Sony Hacking: North Korea Denies Cyber Attack, Warns U.S and Offers to Join Joint Probe

The U.S. faces “serious consequences” if it retaliates, it says in response to President Obama

The Interview movie poster, Sony logo, President Obama
Sony Pictures Entertainment/Getty Images

Denying it was behind the devastating cyber attack on Sony Pictures, North Korea warned the U.S. on Saturday that it would face “serious consequences” if it retaliates.

To prove its innocence, North Korea said it would be willing be part of a joint investigation with the U.S. to find and identify the hackers behind the hacking.
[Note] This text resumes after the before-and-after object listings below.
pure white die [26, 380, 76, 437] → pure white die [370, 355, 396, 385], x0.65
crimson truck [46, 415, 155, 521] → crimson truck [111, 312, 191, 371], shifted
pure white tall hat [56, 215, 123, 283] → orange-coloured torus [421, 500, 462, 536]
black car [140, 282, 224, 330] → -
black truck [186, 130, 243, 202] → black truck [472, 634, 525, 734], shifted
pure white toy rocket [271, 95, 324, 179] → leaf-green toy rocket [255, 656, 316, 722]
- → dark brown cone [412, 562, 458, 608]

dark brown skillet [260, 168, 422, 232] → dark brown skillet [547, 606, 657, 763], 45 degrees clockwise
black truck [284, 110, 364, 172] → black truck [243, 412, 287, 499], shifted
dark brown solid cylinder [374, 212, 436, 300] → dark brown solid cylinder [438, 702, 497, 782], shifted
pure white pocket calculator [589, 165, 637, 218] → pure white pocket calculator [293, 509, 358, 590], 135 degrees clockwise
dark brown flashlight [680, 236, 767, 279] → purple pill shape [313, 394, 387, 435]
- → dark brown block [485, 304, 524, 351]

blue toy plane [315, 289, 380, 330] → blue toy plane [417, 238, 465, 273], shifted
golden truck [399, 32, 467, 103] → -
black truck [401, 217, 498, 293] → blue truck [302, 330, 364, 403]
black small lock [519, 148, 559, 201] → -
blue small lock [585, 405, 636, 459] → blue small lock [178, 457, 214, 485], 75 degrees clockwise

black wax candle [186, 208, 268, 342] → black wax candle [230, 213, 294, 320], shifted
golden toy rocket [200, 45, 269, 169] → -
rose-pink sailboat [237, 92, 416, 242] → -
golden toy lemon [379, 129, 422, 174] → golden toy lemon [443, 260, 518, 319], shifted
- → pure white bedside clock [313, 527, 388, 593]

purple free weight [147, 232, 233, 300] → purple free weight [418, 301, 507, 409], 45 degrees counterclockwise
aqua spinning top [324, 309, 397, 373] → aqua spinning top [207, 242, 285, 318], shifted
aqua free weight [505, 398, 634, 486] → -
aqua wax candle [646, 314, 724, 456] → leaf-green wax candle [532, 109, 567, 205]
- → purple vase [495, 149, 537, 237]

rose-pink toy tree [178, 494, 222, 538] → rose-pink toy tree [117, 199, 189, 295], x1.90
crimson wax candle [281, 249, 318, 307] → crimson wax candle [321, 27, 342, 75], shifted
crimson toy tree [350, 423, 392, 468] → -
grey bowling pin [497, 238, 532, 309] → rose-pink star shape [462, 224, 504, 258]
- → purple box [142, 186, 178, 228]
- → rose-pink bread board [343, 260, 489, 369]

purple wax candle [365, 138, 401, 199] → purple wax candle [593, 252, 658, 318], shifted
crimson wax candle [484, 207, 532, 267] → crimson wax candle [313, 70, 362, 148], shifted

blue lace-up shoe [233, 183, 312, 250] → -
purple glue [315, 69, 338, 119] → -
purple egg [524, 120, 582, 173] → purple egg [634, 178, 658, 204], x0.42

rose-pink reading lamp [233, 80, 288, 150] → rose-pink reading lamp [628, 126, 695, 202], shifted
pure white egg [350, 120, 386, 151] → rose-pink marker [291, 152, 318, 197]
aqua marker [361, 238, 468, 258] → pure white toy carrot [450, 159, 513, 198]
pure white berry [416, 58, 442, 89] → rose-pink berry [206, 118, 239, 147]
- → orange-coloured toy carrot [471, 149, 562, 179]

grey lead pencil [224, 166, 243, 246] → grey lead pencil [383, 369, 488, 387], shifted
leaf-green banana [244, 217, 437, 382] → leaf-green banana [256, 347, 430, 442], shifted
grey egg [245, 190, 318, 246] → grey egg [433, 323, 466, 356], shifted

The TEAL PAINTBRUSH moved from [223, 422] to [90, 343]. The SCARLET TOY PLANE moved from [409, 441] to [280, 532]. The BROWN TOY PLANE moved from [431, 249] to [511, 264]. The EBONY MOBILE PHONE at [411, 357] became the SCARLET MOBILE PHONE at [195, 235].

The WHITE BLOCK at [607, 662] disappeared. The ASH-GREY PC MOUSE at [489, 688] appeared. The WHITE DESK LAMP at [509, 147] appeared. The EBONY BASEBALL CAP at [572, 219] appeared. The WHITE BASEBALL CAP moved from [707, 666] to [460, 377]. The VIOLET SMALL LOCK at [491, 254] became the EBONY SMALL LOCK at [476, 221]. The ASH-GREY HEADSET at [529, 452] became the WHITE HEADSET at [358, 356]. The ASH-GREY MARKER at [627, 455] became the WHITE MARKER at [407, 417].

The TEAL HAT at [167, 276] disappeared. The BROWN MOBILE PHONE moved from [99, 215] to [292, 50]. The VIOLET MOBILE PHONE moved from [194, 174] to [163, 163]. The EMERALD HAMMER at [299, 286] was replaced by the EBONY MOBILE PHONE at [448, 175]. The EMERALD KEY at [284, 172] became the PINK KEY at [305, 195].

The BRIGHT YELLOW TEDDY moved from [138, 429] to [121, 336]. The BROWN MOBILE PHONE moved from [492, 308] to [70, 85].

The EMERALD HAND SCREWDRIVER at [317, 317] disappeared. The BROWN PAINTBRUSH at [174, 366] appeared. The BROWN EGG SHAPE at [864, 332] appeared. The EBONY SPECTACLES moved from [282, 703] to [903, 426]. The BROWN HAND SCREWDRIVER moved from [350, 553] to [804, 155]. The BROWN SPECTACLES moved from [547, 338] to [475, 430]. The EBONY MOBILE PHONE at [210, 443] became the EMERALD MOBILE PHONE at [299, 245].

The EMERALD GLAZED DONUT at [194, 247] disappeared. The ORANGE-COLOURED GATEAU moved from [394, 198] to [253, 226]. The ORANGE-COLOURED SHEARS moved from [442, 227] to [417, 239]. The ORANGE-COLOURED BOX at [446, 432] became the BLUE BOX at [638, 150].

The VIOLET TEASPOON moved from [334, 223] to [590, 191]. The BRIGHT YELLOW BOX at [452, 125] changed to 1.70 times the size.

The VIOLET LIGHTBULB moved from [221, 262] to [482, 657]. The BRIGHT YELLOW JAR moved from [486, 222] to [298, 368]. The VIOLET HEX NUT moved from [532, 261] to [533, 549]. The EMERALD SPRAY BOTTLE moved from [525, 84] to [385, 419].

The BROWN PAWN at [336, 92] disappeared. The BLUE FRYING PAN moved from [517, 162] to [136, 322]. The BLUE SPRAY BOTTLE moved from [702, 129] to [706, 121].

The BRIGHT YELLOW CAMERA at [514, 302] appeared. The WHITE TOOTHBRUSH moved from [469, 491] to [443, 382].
The message comes in response to President Obama’s statement Friday that the U.S. would retaliate for the hack attack, and was carried on North Korea’s state-run news service and attributed to a Foreign Ministry spokesman.

American security officials have said that North Korea was behind the attack, which resulted in the theft and uploading of Sony executives’ embarrassing emails, business plans and the personal data of A-list stars and 47,000 employees.

Email threats of terror attacks on theaters carrying “The Interview” on Christmas Day led to the cancellation of the Seth RogenJames Franco comedy about a plot to assassinate North Korean leader Kim Jong-un.

“The U.S. should bear in mind that it will face serious consequences in case it rejects our proposal for joint investigation and presses for what it called countermeasures,” the Associated Press quoted the spokesman as saying.

“We have a way to prove that we have nothing to do with the case without resorting to torture, as what the C.I.A. does,” he added.

President Obama said Friday that North Korea “caused a lot of damage,and we will respond; we will respond proportionally, and we will respond in a place and time that we choose.”